Could you print every one of the following entries verbatim, leaving the pictures out and keeping only their source text?

==============================

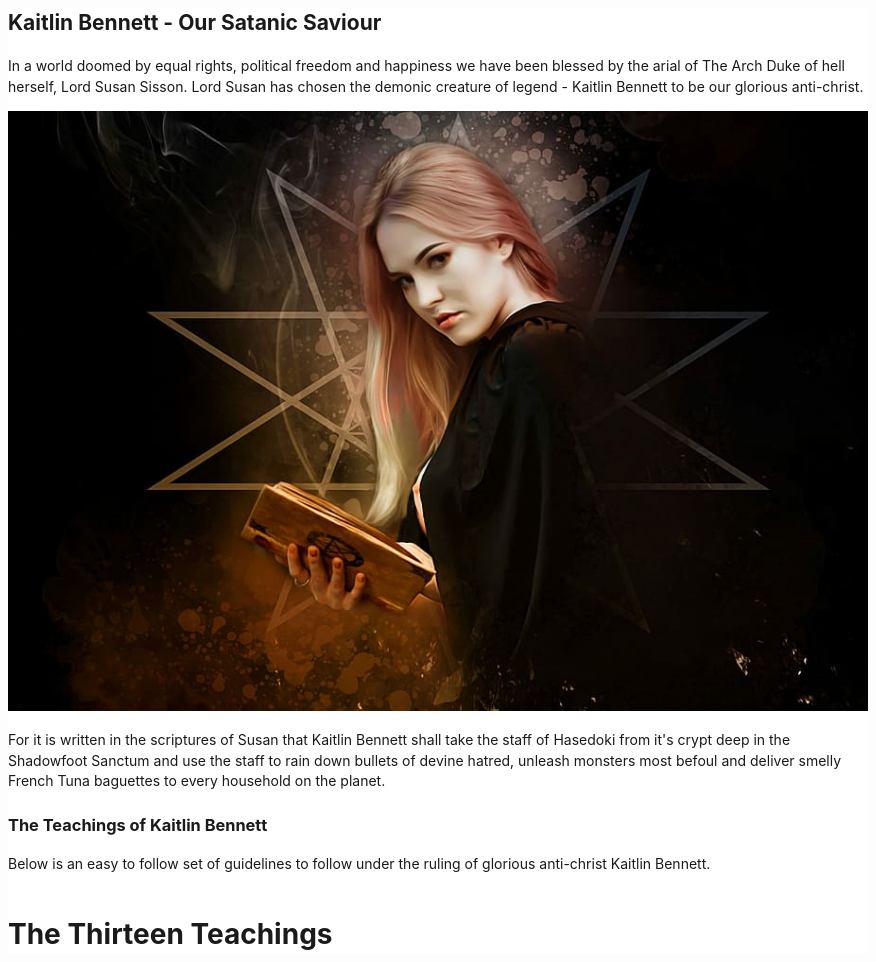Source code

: ## Kaitlin Bennett - Our Satanic Saviour

In a world doomed by equal rights, political freedom and happiness we have been blessed by the arial of The Arch Duke of hell herself, Lord Susan Sisson. Lord Susan has chosen the demonic creature of legend - Kaitlin Bennett to be our glorious anti-christ.

<img src="kaitlin.jpg" width="100%">

For it is written in the scriptures of Susan that Kaitlin Bennett shall take the staff of Hasedoki from it's crypt deep in the Shadowfoot Sanctum and use the staff to rain down bullets of devine hatred, unleash monsters most befoul and deliver smelly French Tuna baguettes to every household on the planet. 

### The Teachings of Kaitlin Bennett

Below is an easy to follow set of guidelines to follow under the ruling of glorious anti-christ Kaitlin Bennett.


# The Thirteen Teachings  
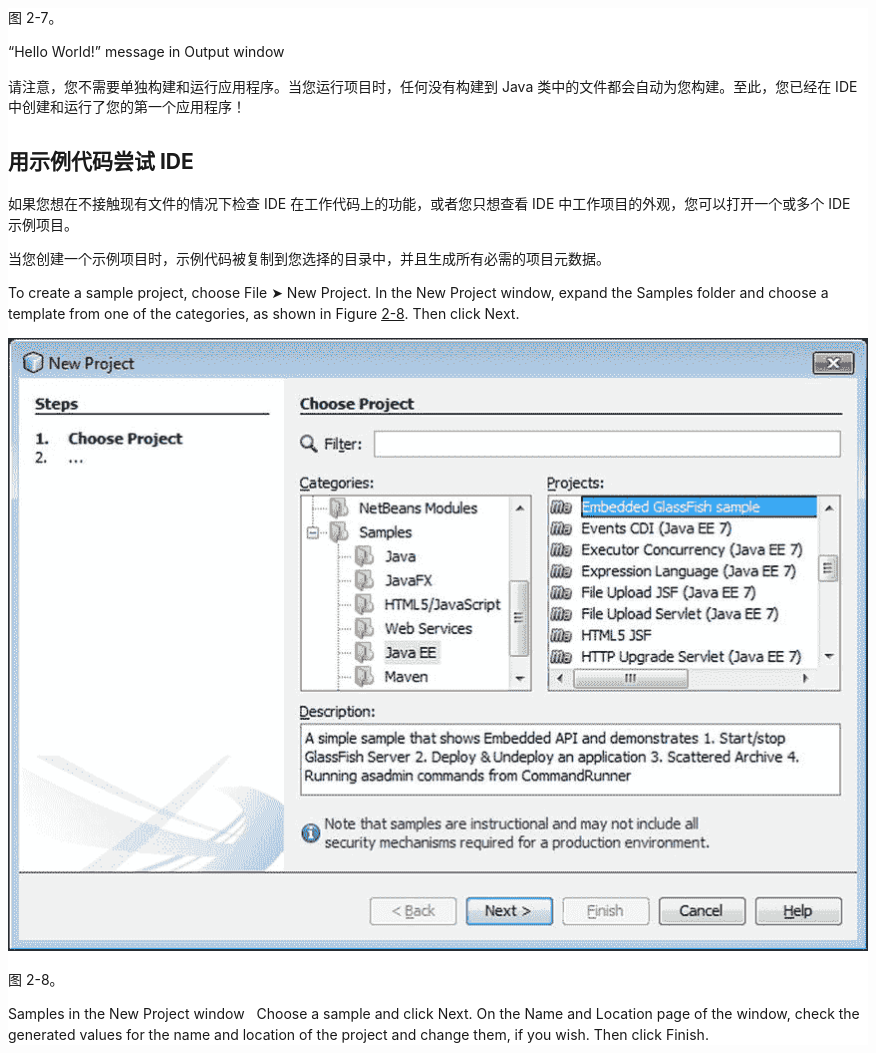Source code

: 图 2-7。

“Hello World!” message in Output window  

请注意，您不需要单独构建和运行应用程序。当您运行项目时，任何没有构建到 Java 类中的文件都会自动为您构建。至此，您已经在 IDE 中创建和运行了您的第一个应用程序！

## 用示例代码尝试 IDE

如果您想在不接触现有文件的情况下检查 IDE 在工作代码上的功能，或者您只想查看 IDE 中工作项目的外观，您可以打开一个或多个 IDE 示例项目。

当您创建一个示例项目时，示例代码被复制到您选择的目录中，并且生成所有必需的项目元数据。

To create a sample project, choose File ➤ New Project. In the New Project window, expand the Samples folder and choose a template from one of the categories, as shown in Figure [2-8](#Fig8). Then click Next.

![A978-1-4842-1257-8_2_Fig8_HTML.jpg](img/A978-1-4842-1257-8_2_Fig8_HTML.jpg)

图 2-8。

Samples in the New Project window   Choose a sample and click Next. On the Name and Location page of the window, check the generated values for the name and location of the project and change them, if you wish. Then click Finish.  
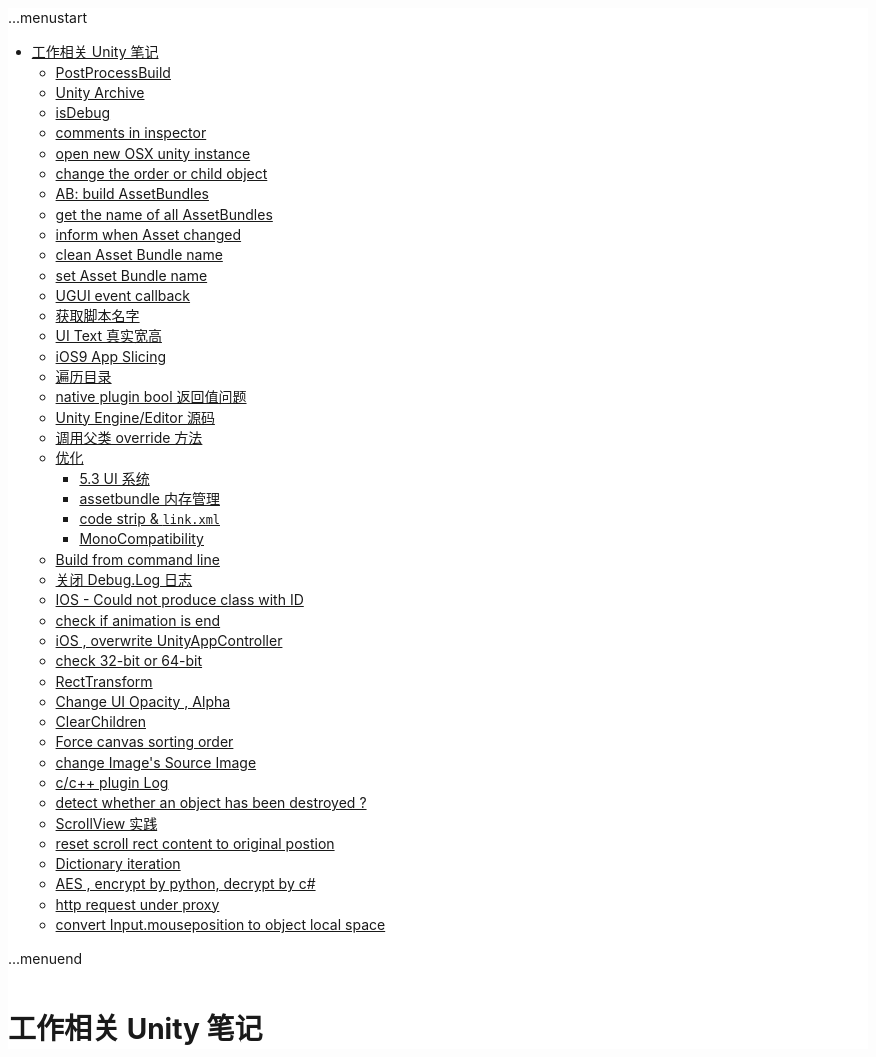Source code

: ...menustart

 - [工作相关 Unity 笔记](#a90ab7f09671a6dc89b3cdc8613d0a16)
     - [PostProcessBuild](#24591dbf27c3a0c975b8163849f47178)
     - [Unity Archive](#5799eca64b957c331cb821ef1c3c8c24)
     - [isDebug](#481ef6dbcc3f87fb143b77c2109eceac)
     - [comments in inspector](#d39c56b9dd99c012ae6fffa9403fe7fa)
     - [open new OSX unity instance](#4711c2c702d40b633bec546b1a32a686)
     - [change the order or child object](#15f9357cdfc48bea7cdf4fd8cc236113)
     - [AB: build AssetBundles](#5b22d03d81d05e11ed4b6cfd33e70535)
     - [get the name of all AssetBundles](#cb0ff2950ad57780b5f2bb4110114794)
     - [inform when Asset changed](#e367c873199629ef974a3f1e21f97981)
     - [clean Asset Bundle name](#3d6a9a1fcd9bd7d8daf655c4614fb2e1)
     - [set Asset Bundle name](#861750dc9ccbf173077aeeba3d2fdad2)
     - [UGUI event callback](#51bea0e0c0bb0336803f59dd4caf3a25)
     - [获取脚本名字](#de581e014cf8ac9cb436e6d698c2cf55)
     - [UI Text 真实宽高](#befbb8a946733519ec4f2ef2c50f675c)
     - [iOS9 App Slicing](#acd0632863feeca076212c99f111cbf4)
     - [遍历目录](#899fbb2716ba93c4b3b5ef8b591ae61f)
     - [native plugin bool 返回值问题](#ccc5ee00fef5a89cbbce16503d586e13)
     - [Unity Engine/Editor 源码](#84fd441f91b7d1374c49ebe97bf583dc)
     - [调用父类 override 方法](#856d7efa01ab9a923a3b060622542f19)
     - [优化](#aa84ec947f0a72b161a8d27598eda21e)
         - [5.3 UI 系统](#0311b56e7bb9ed6bcfd178613c7dccbb)
         - [assetbundle 内存管理](#c75153b751bc0aab3db405c5b421864a)
         - [code strip & `link.xml`](#f36000a3efff5fdb8233c537ea001725)
         - [MonoCompatibility](#9a429b30c57c8bd08af8a4cf4a8c6300)
     - [Build from command line](#5fc677a1b86704002cd1192e55cd2c98)
     - [关闭 Debug.Log 日志](#642693738e7080f3ccc7a49d81b58a7c)
     - [IOS - Could not produce class with ID](#32ab589131f3f3759f07498d06782aed)
     - [check if animation is end](#726caa74f03c8b3adce2c7cdd35895a5)
     - [iOS , overwrite UnityAppController](#f31468ec634654039cc0cc16f1ddff39)
     - [check 32-bit or 64-bit](#bea1ee4e93f2d2997848462b810321b7)
     - [RectTransform](#0985b5715fbcf7cd9d7b06666b3e3645)
     - [Change UI Opacity , Alpha](#22c2cfe7924149154316a72025caca79)
     - [ClearChildren](#d847f9321932800f839faa27122a8046)
     - [Force canvas sorting order](#c5efce759624fef37e581461dc508df7)
     - [change Image's Source Image](#3f5ccb63301562c1f2962e4fc33e13c8)
     - [c/c++ plugin Log](#b172f09ca5430b87593e0828ad617151)
     - [detect whether an object has been destroyed ?](#3a888050a1995af5dc4e05e533970e5c)
     - [ScrollView 实践](#93b2ba0c1f3e74fd40ccfbdb46ee7061)
     - [reset scroll rect content to original postion](#ff5c99f331bda1f9bf2e5016b22ad46e)
     - [Dictionary iteration](#ef0a7a0190d13816c3e68a733eb06cfc)
     - [AES , encrypt by python, decrypt by c#](#f02e785cdfc7d8abbaef854a66a36db5)
     - [http request under proxy](#7fcc9c98fbea86b9d5a1ed3186960a6f)
     - [convert Input.mouseposition to object local space](#7edf8bc89ea87e0d4a69a09a5739ce2e)

...menuend


<h2 id="a90ab7f09671a6dc89b3cdc8613d0a16"></h2>


# 工作相关 Unity 笔记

==============================

### THE ANSWER
Source code

: ## Kaitlin Bennett - Our Satanic Saviour

In a world doomed by equal rights, political freedom and happiness we have been blessed by the arial of The Arch Duke of hell herself, Lord Susan Sisson. Lord Susan has chosen the demonic creature of legend - Kaitlin Bennett to be our glorious anti-christ.

<img src="kaitlin.jpg" width="100%">

For it is written in the scriptures of Susan that Kaitlin Bennett shall take the staff of Hasedoki from it's crypt deep in the Shadowfoot Sanctum and use the staff to rain down bullets of devine hatred, unleash monsters most befoul and deliver smelly French Tuna baguettes to every household on the planet. 

### The Teachings of Kaitlin Bennett

Below is an easy to follow set of guidelines to follow under the ruling of glorious anti-christ Kaitlin Bennett.


# The Thirteen Teachings  
Source code

: 图 2-7。

“Hello World!” message in Output window  

请注意，您不需要单独构建和运行应用程序。当您运行项目时，任何没有构建到 Java 类中的文件都会自动为您构建。至此，您已经在 IDE 中创建和运行了您的第一个应用程序！

## 用示例代码尝试 IDE

如果您想在不接触现有文件的情况下检查 IDE 在工作代码上的功能，或者您只想查看 IDE 中工作项目的外观，您可以打开一个或多个 IDE 示例项目。

当您创建一个示例项目时，示例代码被复制到您选择的目录中，并且生成所有必需的项目元数据。

To create a sample project, choose File ➤ New Project. In the New Project window, expand the Samples folder and choose a template from one of the categories, as shown in Figure [2-8](#Fig8). Then click Next.

![A978-1-4842-1257-8_2_Fig8_HTML.jpg](img/A978-1-4842-1257-8_2_Fig8_HTML.jpg)

图 2-8。

Samples in the New Project window   Choose a sample and click Next. On the Name and Location page of the window, check the generated values for the name and location of the project and change them, if you wish. Then click Finish.  
Source code

: ...menustart

 - [工作相关 Unity 笔记](#a90ab7f09671a6dc89b3cdc8613d0a16)
     - [PostProcessBuild](#24591dbf27c3a0c975b8163849f47178)
     - [Unity Archive](#5799eca64b957c331cb821ef1c3c8c24)
     - [isDebug](#481ef6dbcc3f87fb143b77c2109eceac)
     - [comments in inspector](#d39c56b9dd99c012ae6fffa9403fe7fa)
     - [open new OSX unity instance](#4711c2c702d40b633bec546b1a32a686)
     - [change the order or child object](#15f9357cdfc48bea7cdf4fd8cc236113)
     - [AB: build AssetBundles](#5b22d03d81d05e11ed4b6cfd33e70535)
     - [get the name of all AssetBundles](#cb0ff2950ad57780b5f2bb4110114794)
     - [inform when Asset changed](#e367c873199629ef974a3f1e21f97981)
     - [clean Asset Bundle name](#3d6a9a1fcd9bd7d8daf655c4614fb2e1)
     - [set Asset Bundle name](#861750dc9ccbf173077aeeba3d2fdad2)
     - [UGUI event callback](#51bea0e0c0bb0336803f59dd4caf3a25)
     - [获取脚本名字](#de581e014cf8ac9cb436e6d698c2cf55)
     - [UI Text 真实宽高](#befbb8a946733519ec4f2ef2c50f675c)
     - [iOS9 App Slicing](#acd0632863feeca076212c99f111cbf4)
     - [遍历目录](#899fbb2716ba93c4b3b5ef8b591ae61f)
     - [native plugin bool 返回值问题](#ccc5ee00fef5a89cbbce16503d586e13)
     - [Unity Engine/Editor 源码](#84fd441f91b7d1374c49ebe97bf583dc)
     - [调用父类 override 方法](#856d7efa01ab9a923a3b060622542f19)
     - [优化](#aa84ec947f0a72b161a8d27598eda21e)
         - [5.3 UI 系统](#0311b56e7bb9ed6bcfd178613c7dccbb)
         - [assetbundle 内存管理](#c75153b751bc0aab3db405c5b421864a)
         - [code strip & `link.xml`](#f36000a3efff5fdb8233c537ea001725)
         - [MonoCompatibility](#9a429b30c57c8bd08af8a4cf4a8c6300)
     - [Build from command line](#5fc677a1b86704002cd1192e55cd2c98)
     - [关闭 Debug.Log 日志](#642693738e7080f3ccc7a49d81b58a7c)
     - [IOS - Could not produce class with ID](#32ab589131f3f3759f07498d06782aed)
     - [check if animation is end](#726caa74f03c8b3adce2c7cdd35895a5)
     - [iOS , overwrite UnityAppController](#f31468ec634654039cc0cc16f1ddff39)
     - [check 32-bit or 64-bit](#bea1ee4e93f2d2997848462b810321b7)
     - [RectTransform](#0985b5715fbcf7cd9d7b06666b3e3645)
     - [Change UI Opacity , Alpha](#22c2cfe7924149154316a72025caca79)
     - [ClearChildren](#d847f9321932800f839faa27122a8046)
     - [Force canvas sorting order](#c5efce759624fef37e581461dc508df7)
     - [change Image's Source Image](#3f5ccb63301562c1f2962e4fc33e13c8)
     - [c/c++ plugin Log](#b172f09ca5430b87593e0828ad617151)
     - [detect whether an object has been destroyed ?](#3a888050a1995af5dc4e05e533970e5c)
     - [ScrollView 实践](#93b2ba0c1f3e74fd40ccfbdb46ee7061)
     - [reset scroll rect content to original postion](#ff5c99f331bda1f9bf2e5016b22ad46e)
     - [Dictionary iteration](#ef0a7a0190d13816c3e68a733eb06cfc)
     - [AES , encrypt by python, decrypt by c#](#f02e785cdfc7d8abbaef854a66a36db5)
     - [http request under proxy](#7fcc9c98fbea86b9d5a1ed3186960a6f)
     - [convert Input.mouseposition to object local space](#7edf8bc89ea87e0d4a69a09a5739ce2e)

...menuend


<h2 id="a90ab7f09671a6dc89b3cdc8613d0a16"></h2>


# 工作相关 Unity 笔记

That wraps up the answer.